- **WHAT YOU WILL DO**
Scan the entries below for the word "thumb" and copy every line where it turns up.

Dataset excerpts
---
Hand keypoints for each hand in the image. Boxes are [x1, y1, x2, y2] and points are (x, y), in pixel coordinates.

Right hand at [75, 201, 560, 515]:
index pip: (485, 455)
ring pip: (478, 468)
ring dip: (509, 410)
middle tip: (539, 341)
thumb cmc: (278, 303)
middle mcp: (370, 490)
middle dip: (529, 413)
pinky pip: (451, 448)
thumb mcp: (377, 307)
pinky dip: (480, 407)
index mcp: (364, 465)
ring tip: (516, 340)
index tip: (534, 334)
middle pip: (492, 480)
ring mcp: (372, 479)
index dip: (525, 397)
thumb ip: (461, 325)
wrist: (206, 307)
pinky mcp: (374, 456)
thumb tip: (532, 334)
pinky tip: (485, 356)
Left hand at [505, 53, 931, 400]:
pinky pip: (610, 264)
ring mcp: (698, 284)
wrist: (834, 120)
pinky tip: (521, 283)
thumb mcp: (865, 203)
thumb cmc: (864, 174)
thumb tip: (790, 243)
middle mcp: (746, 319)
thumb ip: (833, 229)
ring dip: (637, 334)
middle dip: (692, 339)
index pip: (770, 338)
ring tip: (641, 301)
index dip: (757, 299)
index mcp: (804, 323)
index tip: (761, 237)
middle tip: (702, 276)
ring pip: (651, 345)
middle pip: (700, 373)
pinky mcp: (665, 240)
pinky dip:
---
- **COMPLETED TASK**
thumb cmc: (278, 303)
thumb mcp: (377, 307)
thumb ip: (461, 325)
thumb tip: (532, 334)
thumb mcp: (865, 203)
thumb cmc: (864, 174)
thumb tip: (790, 243)
thumb ip: (833, 229)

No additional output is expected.